WHAT YOU SHOULD DO:
Go through the records below and copy out every line holding "lists".

SUPPLIED MATERIAL:

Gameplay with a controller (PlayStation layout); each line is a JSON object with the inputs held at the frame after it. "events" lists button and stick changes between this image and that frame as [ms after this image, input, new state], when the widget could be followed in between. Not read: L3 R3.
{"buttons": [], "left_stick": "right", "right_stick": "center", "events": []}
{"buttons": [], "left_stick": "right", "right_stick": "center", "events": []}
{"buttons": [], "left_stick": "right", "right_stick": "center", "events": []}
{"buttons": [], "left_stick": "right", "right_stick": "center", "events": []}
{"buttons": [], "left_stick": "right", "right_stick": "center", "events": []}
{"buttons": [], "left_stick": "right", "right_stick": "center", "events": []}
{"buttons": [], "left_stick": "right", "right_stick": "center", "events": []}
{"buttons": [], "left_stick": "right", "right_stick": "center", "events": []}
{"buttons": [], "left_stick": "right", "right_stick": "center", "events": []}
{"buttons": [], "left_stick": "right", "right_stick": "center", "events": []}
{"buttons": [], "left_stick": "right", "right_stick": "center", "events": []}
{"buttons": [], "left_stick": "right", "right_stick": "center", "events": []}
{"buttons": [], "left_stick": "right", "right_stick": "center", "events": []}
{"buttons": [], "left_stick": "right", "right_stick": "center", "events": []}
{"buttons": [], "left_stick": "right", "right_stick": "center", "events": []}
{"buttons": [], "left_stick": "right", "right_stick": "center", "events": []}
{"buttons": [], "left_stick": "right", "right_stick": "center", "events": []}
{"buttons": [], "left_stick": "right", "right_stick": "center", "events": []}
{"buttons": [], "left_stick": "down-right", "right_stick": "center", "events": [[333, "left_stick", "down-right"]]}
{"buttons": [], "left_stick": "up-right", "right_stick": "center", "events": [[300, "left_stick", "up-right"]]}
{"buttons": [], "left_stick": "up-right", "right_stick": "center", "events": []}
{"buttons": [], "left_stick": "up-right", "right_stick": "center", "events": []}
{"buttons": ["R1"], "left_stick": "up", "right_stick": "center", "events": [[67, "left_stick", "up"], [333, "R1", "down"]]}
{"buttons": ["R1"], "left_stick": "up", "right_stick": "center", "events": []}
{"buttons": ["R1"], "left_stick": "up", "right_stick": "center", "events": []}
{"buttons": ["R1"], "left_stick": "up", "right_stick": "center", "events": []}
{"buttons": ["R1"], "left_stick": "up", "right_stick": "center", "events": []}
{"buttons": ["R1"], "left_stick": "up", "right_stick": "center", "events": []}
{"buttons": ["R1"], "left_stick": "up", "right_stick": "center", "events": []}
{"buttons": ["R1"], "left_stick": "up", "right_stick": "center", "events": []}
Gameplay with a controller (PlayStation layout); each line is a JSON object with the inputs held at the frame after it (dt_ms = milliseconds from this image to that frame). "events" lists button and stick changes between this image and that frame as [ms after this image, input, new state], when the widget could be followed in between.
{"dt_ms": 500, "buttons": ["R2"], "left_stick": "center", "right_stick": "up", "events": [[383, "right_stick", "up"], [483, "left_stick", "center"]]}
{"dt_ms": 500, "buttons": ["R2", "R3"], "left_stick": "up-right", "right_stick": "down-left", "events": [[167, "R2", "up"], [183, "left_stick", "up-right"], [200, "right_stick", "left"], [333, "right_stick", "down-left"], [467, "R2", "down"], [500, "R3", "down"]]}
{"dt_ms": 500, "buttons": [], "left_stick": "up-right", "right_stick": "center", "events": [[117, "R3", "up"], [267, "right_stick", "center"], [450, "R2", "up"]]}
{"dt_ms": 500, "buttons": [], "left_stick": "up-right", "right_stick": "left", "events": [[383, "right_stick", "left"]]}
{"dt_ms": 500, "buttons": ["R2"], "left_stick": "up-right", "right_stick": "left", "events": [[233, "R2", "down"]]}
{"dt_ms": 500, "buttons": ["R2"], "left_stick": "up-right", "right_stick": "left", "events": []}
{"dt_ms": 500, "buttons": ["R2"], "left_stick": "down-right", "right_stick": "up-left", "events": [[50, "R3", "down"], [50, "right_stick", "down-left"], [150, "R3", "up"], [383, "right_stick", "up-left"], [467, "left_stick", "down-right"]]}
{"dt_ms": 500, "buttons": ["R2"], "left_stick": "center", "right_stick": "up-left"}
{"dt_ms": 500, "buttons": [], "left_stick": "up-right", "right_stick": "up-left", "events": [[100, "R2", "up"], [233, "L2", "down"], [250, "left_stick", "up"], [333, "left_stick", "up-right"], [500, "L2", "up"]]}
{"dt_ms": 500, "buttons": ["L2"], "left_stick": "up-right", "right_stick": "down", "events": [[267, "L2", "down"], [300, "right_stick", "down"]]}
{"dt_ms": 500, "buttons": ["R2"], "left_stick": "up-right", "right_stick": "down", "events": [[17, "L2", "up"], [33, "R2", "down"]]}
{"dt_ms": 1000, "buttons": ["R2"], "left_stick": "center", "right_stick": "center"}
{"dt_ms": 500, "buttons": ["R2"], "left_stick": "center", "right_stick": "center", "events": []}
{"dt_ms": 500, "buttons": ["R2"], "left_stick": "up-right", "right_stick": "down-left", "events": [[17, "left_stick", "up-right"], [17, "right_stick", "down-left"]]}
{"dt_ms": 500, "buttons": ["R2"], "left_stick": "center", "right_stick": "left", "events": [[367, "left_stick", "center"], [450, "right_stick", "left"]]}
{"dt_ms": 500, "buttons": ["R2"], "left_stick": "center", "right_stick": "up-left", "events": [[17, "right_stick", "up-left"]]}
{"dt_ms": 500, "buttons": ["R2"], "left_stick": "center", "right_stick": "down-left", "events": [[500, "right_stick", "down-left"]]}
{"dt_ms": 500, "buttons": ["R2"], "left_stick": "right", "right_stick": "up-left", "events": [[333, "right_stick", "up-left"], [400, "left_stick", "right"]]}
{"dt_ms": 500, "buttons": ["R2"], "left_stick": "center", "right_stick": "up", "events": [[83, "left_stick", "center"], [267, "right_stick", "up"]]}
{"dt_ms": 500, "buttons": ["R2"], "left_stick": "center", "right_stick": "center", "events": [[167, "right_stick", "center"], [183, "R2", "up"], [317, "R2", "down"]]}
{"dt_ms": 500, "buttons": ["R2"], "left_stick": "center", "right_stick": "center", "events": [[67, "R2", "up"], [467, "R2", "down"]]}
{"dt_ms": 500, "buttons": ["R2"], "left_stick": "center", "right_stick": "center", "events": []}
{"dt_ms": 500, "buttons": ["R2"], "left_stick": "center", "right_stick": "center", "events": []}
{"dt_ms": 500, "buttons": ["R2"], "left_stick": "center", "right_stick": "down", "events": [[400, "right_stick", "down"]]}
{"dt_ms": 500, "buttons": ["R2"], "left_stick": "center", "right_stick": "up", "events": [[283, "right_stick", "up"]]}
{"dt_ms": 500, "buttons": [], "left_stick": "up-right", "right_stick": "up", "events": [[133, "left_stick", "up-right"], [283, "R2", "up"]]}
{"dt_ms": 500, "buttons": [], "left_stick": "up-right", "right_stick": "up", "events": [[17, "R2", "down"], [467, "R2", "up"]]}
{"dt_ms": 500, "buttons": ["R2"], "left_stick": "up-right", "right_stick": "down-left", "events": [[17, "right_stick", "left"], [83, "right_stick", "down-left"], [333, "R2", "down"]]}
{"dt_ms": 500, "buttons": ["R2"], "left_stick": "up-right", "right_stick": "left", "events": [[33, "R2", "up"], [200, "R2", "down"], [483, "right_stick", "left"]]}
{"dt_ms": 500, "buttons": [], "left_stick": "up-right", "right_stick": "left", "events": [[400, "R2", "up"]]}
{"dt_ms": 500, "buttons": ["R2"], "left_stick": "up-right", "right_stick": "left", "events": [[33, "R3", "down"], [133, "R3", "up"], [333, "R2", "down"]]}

ANSWER BOX:
Gameplay with a controller (PlayStation layout); each line is a JSON object with the inputs held at the frame after it. "events" lists button and stick changes between this image and that frame as [ms after this image, input, new state], when the widget could be followed in between. Not read: L3 R3.
Gameplay with a controller (PlayStation layout); each line is a JSON object with the inputs held at the frame after it (dt_ms = milliseconds from this image to that frame). "events" lists button and stick changes between this image and that frame as [ms after this image, input, new state], when the widget could be followed in between.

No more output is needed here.